▶ **EXERCISE INSTRUCTIONS**
Reproduce the listing verbatim.

▶ **THE DATA**
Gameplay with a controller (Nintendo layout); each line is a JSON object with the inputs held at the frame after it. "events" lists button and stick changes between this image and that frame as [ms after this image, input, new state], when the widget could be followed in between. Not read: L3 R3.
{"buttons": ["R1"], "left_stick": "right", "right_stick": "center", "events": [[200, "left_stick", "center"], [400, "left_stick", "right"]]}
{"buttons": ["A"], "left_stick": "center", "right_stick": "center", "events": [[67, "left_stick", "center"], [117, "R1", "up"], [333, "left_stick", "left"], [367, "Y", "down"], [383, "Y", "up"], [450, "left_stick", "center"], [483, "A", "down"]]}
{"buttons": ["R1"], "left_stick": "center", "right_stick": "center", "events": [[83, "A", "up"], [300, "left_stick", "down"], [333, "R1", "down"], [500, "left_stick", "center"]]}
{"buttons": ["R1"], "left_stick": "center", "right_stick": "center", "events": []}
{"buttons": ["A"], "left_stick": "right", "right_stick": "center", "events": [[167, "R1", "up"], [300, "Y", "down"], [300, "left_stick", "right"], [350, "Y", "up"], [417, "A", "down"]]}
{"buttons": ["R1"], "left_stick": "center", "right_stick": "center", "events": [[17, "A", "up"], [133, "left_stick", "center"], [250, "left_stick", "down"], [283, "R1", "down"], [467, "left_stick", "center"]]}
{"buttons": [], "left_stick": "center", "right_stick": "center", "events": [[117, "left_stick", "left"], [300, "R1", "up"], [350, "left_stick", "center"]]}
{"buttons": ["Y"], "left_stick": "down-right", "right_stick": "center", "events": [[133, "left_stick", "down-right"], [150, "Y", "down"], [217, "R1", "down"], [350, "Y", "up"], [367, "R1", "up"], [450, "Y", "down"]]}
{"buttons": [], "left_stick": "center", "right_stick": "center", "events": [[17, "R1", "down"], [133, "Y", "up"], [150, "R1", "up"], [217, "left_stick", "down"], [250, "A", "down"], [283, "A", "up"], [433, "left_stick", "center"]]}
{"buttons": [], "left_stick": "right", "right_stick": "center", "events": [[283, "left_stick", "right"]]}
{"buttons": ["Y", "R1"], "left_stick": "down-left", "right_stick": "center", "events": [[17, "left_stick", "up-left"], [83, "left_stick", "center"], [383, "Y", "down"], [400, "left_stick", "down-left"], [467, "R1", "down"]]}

▶ **WRITTEN RESPONSE**
Gameplay with a controller (Nintendo layout); each line is a JSON object with the inputs held at the frame after it. "events" lists button and stick changes between this image and that frame as [ms after this image, input, new state], when the widget could be followed in between. Not read: L3 R3.
{"buttons": ["R1"], "left_stick": "right", "right_stick": "center", "events": [[200, "left_stick", "center"], [400, "left_stick", "right"]]}
{"buttons": ["A"], "left_stick": "center", "right_stick": "center", "events": [[67, "left_stick", "center"], [117, "R1", "up"], [333, "left_stick", "left"], [367, "Y", "down"], [383, "Y", "up"], [450, "left_stick", "center"], [483, "A", "down"]]}
{"buttons": ["R1"], "left_stick": "center", "right_stick": "center", "events": [[83, "A", "up"], [300, "left_stick", "down"], [333, "R1", "down"], [500, "left_stick", "center"]]}
{"buttons": ["R1"], "left_stick": "center", "right_stick": "center", "events": []}
{"buttons": ["A"], "left_stick": "right", "right_stick": "center", "events": [[167, "R1", "up"], [300, "Y", "down"], [300, "left_stick", "right"], [350, "Y", "up"], [417, "A", "down"]]}
{"buttons": ["R1"], "left_stick": "center", "right_stick": "center", "events": [[17, "A", "up"], [133, "left_stick", "center"], [250, "left_stick", "down"], [283, "R1", "down"], [467, "left_stick", "center"]]}
{"buttons": [], "left_stick": "center", "right_stick": "center", "events": [[117, "left_stick", "left"], [300, "R1", "up"], [350, "left_stick", "center"]]}
{"buttons": ["Y"], "left_stick": "down-right", "right_stick": "center", "events": [[133, "left_stick", "down-right"], [150, "Y", "down"], [217, "R1", "down"], [350, "Y", "up"], [367, "R1", "up"], [450, "Y", "down"]]}
{"buttons": [], "left_stick": "center", "right_stick": "center", "events": [[17, "R1", "down"], [133, "Y", "up"], [150, "R1", "up"], [217, "left_stick", "down"], [250, "A", "down"], [283, "A", "up"], [433, "left_stick", "center"]]}
{"buttons": [], "left_stick": "right", "right_stick": "center", "events": [[283, "left_stick", "right"]]}
{"buttons": ["Y", "R1"], "left_stick": "down-left", "right_stick": "center", "events": [[17, "left_stick", "up-left"], [83, "left_stick", "center"], [383, "Y", "down"], [400, "left_stick", "down-left"], [467, "R1", "down"]]}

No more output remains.